▶ _WHAT IS EXPECTED_
Produce word for word the lines of the data below running from the one that has "### 2. retrievalSelector" to the one that has "for each subtask.", inclusive, and no others.

▶ _DATA EXTRACT_
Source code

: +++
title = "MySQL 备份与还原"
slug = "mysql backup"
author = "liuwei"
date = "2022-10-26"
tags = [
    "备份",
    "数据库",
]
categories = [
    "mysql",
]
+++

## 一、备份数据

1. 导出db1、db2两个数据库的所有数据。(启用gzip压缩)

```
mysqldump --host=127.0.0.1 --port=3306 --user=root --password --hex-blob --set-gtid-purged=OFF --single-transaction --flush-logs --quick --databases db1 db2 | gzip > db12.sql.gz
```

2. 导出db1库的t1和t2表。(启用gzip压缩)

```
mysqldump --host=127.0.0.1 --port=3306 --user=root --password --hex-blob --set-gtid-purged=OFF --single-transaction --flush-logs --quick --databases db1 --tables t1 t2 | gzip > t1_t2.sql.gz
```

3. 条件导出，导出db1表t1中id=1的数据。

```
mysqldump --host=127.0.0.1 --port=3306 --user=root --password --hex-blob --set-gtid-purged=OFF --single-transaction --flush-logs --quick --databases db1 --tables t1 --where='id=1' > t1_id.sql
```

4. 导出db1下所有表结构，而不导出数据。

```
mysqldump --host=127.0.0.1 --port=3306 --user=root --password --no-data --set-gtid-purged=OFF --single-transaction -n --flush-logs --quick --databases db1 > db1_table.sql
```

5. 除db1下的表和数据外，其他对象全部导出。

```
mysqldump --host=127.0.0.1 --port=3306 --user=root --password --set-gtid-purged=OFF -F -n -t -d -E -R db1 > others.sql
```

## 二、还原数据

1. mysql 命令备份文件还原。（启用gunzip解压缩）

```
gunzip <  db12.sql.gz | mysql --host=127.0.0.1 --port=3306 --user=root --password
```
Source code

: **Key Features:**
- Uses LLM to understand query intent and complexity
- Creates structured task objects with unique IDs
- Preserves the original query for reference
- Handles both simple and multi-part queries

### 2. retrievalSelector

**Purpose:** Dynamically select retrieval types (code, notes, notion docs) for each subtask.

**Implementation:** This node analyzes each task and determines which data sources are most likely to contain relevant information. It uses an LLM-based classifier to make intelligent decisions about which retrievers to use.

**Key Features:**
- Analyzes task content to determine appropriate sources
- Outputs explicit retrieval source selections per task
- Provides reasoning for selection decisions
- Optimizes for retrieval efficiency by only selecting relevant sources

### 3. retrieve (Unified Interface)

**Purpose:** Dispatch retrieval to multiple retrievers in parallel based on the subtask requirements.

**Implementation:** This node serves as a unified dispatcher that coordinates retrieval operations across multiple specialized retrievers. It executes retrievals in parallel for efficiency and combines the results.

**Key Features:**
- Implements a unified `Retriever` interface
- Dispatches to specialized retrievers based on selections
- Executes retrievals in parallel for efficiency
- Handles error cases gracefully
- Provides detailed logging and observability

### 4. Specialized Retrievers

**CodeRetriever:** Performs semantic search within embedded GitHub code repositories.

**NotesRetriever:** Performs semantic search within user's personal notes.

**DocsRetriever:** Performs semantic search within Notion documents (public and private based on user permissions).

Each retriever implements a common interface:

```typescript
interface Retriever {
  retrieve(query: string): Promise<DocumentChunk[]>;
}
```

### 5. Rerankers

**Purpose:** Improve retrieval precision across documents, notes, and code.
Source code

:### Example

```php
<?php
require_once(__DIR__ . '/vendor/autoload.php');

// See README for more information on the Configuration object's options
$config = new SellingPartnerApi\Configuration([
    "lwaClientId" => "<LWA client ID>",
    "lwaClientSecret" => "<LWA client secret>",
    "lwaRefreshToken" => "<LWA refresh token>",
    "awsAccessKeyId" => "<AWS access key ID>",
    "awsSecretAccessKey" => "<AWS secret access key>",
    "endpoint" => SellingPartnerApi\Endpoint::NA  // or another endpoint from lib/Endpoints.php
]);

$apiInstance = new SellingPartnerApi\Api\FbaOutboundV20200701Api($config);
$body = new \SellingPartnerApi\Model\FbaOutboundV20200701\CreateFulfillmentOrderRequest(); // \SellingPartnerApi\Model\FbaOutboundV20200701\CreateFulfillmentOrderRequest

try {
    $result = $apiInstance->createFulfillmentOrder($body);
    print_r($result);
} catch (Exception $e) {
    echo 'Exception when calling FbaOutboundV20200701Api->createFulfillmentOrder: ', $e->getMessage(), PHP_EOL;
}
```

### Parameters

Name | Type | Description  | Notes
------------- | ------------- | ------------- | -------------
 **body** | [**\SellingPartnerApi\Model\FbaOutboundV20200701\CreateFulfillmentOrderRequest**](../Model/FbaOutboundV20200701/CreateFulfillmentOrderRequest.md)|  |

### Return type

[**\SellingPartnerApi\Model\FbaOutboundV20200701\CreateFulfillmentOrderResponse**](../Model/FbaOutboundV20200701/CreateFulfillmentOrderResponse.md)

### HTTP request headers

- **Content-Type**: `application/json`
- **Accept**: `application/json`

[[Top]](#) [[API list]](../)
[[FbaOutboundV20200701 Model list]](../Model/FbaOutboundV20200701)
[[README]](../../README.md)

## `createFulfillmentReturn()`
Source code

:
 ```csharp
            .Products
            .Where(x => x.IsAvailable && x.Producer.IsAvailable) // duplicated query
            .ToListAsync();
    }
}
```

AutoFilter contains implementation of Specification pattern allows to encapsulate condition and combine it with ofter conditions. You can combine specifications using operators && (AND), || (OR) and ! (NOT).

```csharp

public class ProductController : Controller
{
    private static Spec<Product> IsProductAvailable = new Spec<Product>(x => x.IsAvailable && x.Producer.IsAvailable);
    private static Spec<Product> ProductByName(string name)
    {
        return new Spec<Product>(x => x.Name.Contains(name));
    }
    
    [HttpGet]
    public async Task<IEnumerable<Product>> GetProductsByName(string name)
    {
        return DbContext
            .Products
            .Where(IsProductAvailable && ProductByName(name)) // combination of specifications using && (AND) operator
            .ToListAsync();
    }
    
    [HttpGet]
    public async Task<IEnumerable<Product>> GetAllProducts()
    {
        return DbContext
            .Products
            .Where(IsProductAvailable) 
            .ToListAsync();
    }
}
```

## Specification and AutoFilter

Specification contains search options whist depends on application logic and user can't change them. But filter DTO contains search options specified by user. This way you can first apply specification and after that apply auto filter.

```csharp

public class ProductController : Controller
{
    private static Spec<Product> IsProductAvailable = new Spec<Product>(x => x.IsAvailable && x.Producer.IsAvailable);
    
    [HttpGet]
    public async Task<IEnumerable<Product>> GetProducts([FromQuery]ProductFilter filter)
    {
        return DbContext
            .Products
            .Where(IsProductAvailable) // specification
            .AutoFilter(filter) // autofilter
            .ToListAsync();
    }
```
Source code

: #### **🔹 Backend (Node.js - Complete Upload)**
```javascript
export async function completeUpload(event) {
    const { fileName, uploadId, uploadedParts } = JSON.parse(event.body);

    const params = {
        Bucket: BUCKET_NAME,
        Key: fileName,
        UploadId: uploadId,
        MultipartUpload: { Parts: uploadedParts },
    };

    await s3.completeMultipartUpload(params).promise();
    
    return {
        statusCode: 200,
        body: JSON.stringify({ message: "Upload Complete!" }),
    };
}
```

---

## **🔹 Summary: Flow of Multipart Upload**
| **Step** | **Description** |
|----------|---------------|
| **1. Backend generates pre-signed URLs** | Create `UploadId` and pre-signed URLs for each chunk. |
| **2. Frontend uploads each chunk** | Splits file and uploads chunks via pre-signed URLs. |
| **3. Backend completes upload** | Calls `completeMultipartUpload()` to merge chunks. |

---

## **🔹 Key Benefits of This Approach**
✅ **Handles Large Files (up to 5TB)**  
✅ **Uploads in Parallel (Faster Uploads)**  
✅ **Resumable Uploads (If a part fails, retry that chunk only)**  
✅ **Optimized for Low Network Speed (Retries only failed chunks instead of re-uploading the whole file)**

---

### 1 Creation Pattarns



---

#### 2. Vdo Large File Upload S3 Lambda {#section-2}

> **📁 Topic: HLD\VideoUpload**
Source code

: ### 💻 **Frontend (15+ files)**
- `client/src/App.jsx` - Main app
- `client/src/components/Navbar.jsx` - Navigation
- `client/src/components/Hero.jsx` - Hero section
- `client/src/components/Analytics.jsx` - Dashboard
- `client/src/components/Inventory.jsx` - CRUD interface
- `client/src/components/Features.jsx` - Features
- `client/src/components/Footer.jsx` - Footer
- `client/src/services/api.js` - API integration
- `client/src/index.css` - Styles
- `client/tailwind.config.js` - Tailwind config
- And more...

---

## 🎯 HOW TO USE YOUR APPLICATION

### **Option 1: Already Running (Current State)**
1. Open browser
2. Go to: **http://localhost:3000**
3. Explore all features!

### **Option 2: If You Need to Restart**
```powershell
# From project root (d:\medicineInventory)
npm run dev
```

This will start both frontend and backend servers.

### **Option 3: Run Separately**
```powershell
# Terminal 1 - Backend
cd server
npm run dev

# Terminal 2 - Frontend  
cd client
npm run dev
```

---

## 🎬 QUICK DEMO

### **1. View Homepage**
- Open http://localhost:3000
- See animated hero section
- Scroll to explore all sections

▶ _RESPONSE AREA_
### 2. retrievalSelector

**Purpose:** Dynamically select retrieval types (code, notes, notion docs) for each subtask.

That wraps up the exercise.